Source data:
* * * * *

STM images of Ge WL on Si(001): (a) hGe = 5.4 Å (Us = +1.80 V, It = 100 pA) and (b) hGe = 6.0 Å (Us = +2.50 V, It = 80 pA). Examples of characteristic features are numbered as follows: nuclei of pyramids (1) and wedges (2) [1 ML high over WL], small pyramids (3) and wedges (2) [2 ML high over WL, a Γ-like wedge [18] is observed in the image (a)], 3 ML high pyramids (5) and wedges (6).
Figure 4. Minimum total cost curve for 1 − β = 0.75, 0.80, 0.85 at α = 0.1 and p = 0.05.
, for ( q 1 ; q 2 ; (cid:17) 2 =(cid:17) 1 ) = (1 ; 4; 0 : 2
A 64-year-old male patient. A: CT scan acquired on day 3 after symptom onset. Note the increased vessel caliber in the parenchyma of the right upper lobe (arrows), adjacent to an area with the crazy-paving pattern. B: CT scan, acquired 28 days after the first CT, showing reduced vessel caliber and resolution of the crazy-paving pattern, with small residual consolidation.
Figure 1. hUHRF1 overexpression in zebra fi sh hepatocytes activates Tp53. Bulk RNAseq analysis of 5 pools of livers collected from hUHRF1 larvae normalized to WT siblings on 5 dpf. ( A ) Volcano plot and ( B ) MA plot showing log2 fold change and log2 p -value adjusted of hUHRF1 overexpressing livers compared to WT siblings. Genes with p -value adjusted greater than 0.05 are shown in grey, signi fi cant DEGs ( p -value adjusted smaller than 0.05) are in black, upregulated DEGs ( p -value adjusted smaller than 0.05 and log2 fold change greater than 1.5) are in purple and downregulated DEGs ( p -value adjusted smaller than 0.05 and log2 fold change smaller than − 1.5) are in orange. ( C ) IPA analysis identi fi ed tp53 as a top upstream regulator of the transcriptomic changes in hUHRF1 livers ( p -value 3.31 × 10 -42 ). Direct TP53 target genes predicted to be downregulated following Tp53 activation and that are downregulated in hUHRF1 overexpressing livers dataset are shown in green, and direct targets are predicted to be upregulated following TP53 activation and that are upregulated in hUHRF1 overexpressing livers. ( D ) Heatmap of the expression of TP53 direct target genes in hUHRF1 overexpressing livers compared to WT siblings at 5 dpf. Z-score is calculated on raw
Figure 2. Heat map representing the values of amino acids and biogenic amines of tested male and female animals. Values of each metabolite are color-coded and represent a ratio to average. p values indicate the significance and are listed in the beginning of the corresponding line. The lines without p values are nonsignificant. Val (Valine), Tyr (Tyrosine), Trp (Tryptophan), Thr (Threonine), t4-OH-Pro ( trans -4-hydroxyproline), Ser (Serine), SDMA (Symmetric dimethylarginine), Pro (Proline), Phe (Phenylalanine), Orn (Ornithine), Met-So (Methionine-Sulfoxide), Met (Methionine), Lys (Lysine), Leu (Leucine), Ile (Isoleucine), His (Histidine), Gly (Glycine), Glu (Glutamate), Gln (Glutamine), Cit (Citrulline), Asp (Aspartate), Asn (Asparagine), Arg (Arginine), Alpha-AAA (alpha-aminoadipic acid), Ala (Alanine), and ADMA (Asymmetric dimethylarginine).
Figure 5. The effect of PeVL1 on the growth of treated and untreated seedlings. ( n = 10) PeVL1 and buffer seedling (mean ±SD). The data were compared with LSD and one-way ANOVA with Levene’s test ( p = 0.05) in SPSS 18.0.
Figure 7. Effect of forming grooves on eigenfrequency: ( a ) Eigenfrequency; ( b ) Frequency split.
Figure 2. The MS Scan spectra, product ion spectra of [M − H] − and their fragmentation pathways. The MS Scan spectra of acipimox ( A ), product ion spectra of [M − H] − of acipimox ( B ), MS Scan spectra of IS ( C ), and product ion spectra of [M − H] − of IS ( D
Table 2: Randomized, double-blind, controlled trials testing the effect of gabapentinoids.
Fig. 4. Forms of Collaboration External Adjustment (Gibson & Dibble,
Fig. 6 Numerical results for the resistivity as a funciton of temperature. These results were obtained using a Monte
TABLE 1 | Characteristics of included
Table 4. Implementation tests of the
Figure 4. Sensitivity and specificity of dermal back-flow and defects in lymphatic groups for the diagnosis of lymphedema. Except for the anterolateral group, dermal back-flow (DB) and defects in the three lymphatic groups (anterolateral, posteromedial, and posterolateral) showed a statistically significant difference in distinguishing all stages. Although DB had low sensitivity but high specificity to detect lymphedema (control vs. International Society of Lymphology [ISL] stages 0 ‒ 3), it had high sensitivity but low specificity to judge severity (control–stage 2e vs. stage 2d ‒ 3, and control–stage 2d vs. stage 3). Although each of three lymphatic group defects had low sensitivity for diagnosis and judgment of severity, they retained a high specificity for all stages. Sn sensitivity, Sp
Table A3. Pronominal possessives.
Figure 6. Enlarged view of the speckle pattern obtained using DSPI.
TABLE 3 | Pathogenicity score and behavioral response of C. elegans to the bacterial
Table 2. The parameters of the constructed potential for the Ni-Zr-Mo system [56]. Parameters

* * * * *

▶ **PROBLEM STATEMENT**:
If a line in the data contains the string "using", copy it.

▶ **EXPECTED OUTPUT**:
Fig. 6 Numerical results for the resistivity as a funciton of temperature. These results were obtained using a Monte
Figure 6. Enlarged view of the speckle pattern obtained using DSPI.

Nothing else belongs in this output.